Ich muss sagen, alles in allem war die Reise bis jetzt  weniger kulturschockend als  erwartet, was vermutlich auch an den westlichen Einflüssen liegt. Auch wenn ich versuche, mich in den meisten Dingen gut anzupassen (bedeckte Kleidung, Schuhe vor der Haustür ausziehen, Verhaltensregeln gegenüber der Novizen und Mönche…) gelingt es mir nicht immer, was jedoch keine negativen Konsequenzen mit sich zog, da die Menschen hier sehr tolerant und geduldig sind und solche Situationen auch gerne nutzen, um von sich und Traditionen zu erzählen. Smalltalk fällt den Laot*innen generell leicht und mittlerweile wundere ich mich nicht mehr, wenn der Verkäufer, mit dem ich gerade rede, plötzlich auf laotisch über die halbe Straße schreit, nur um wem anderes irgendetwas mitzuteilen.

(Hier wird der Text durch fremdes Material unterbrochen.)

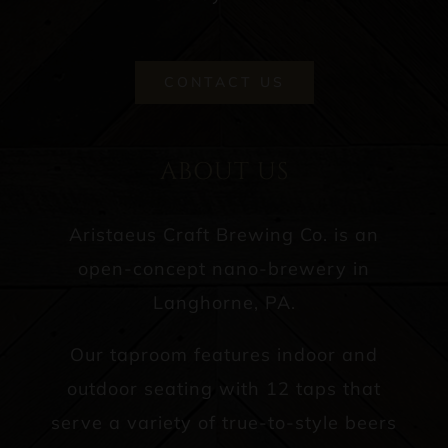
CONTACT US
ABOUT US
Aristaeus Craft Brewing Co. is an
open-concept nano-brewery in
Langhorne, PA.
Our taproom features indoor and
outdoor seating with 12 taps that
serve a variety of true-to-style beers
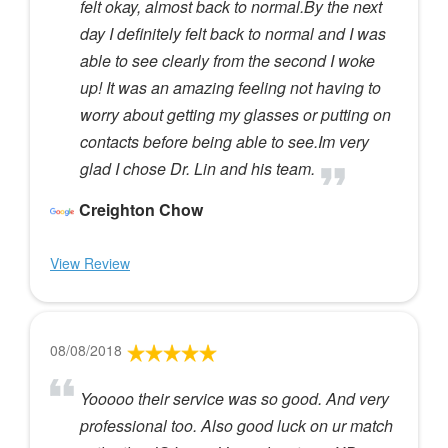
felt okay, almost back to normal.By the next
day I definitely felt back to normal and I was
able to see clearly from the second I woke
up! It was an amazing feeling not having to
worry about getting my glasses or putting on
contacts before being able to see.Im very
glad I chose Dr. Lin and his team.
Creighton Chow
View Review
08/08/2018
Yooooo their service was so good. And very
professional too. Also good luck on ur match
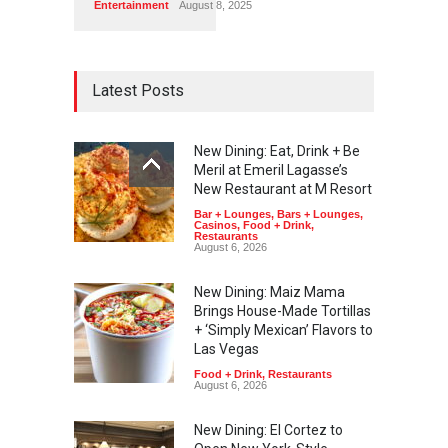
Entertainment
August 8, 2025
Latest Posts
New Dining: Eat, Drink + Be
Meril at Emeril Lagasse’s
New Restaurant at M Resort
Bar + Lounges
,
Bars + Lounges
,
Casinos
,
Food + Drink
,
Restaurants
August 6, 2026
New Dining: Maiz Mama
Brings House-Made Tortillas
+ ‘Simply Mexican’ Flavors to
Las Vegas
Food + Drink
,
Restaurants
August 6, 2026
New Dining: El Cortez to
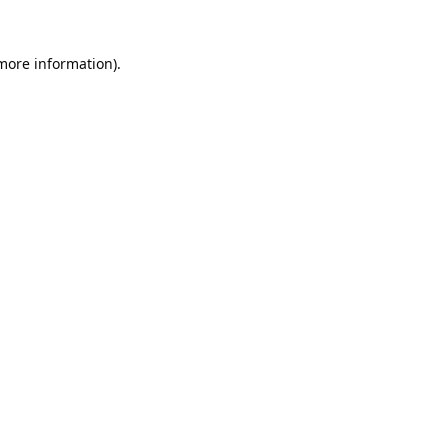
 more information).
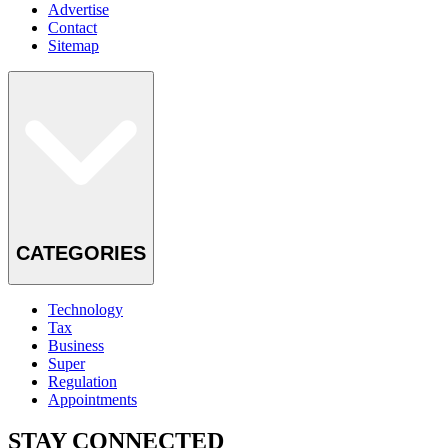
Advertise
Contact
Sitemap
CATEGORIES
Technology
Tax
Business
Super
Regulation
Appointments
STAY CONNECTED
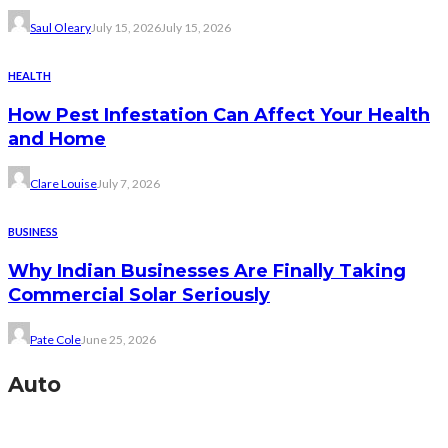
Saul Oleary
July 15, 2026
July 15, 2026
HEALTH
How Pest Infestation Can Affect Your Health
and Home
Clare Louise
July 7, 2026
BUSINESS
Why Indian Businesses Are Finally Taking
Commercial Solar Seriously
Pate Cole
June 25, 2026
Auto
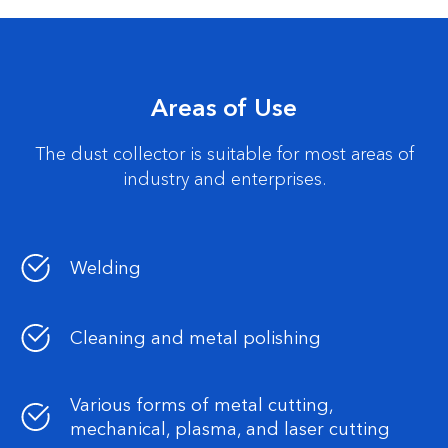
Areas of Use
The dust collector is suitable for most areas of
industry and enterprises.
Welding
Cleaning and metal polishing
Various forms of metal cutting,
mechanical, plasma, and laser cutting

Wie bereits erwähnt gibt es besondere Verhaltensregeln gegenüber den Mönchen und Novizen. Dass das Land  buddhistisch geprägt ist, ist unschwer zu erkennen. Bereits an unserem Wohnblock sind große Lautsprecher befestigt, durch die ab und an Gebete ausgestrahlt werden und eine Art “Miniversion” eines Tempels aufgestellt ist, an dem die Bewohner*innen Essen, Trinken und Opfergaben legen können, die dem Hausgeist dienen. Es sind überall mehr oder weniger große verzierte Tempelanlagen in Luang Prabang zu finden, in denen prunkvolle Buddhafiguren, bunte Lichter, Kerzen und Wandgemälde zu bewundern sind. Die Mönche und Novizen leben dort. Als Frau ist es mir nicht erlaubt, sie zu berühren, ihnen Gegenstände direkt zu übergeben, neben ihnen zu sitzen usw. Die Mönche nehmen eine höhere Position, als alle anderen, ein und sollten deshalb auch so behandelt werden. Sie folgen einer strikten Tagesstruktur und befolgen Regeln, wie z.B. den Verzicht auf Alkohol, keine Mahlzeiten nach dem Mittagessen, keinen sexuellen Kontakt  etc. Ihre erste Mahlzeit erhalten sie über die morgendliche Almosengabe der Bürger*innen. Ich bin meiner Mentorin sehr dankbar, ab und zu an dieser teilnehmen zu können und auch sonst oft mitgenommen zu werden, sofern Feiern oder Prozessionen anstehen. So konnte ich z.B. das Fireboatfestival miterleben, bei der bunte Papierfiguren und selbstgemachte Blumenarrangements ins Wasser gesetzt wurden, um das Ende der buddhistischen Fastenzeit zu feiern. Aber auch das Boatracingfestival im September und das Filmfestival im Dezember waren Attraktionen, die durchaus spannend waren mitzuerleben.

Sonstiges

Ab Januar sollen Ellie und ich dann auch Schulungen für den eigenen Unterricht bekommen, um selbstständig unterrichten zu können.  Leider hat sich das alles sehr nach hinten verschoben und manchmal habe ich das Gefühl, als Freiwilliger, eher eine Last zu sein, die man beschäftigen muss, zu mindestens von Seiten der laotischen Organisation aus. Demnach denke ich, ist es notwendig, dass ich noch mehr aus der Eigeninitiative handle.

Ich  bin schon sehr gespannt auf die weitere Zeit und hoffe dass ich  trotz der Schwierigkeiten, wie Diebstahl, dem Verschieben der Schulungen und der Geldprobleme, noch weiterhin eine aufregende Zeit haben werde und bin dankbar, hier sein zu dürfen.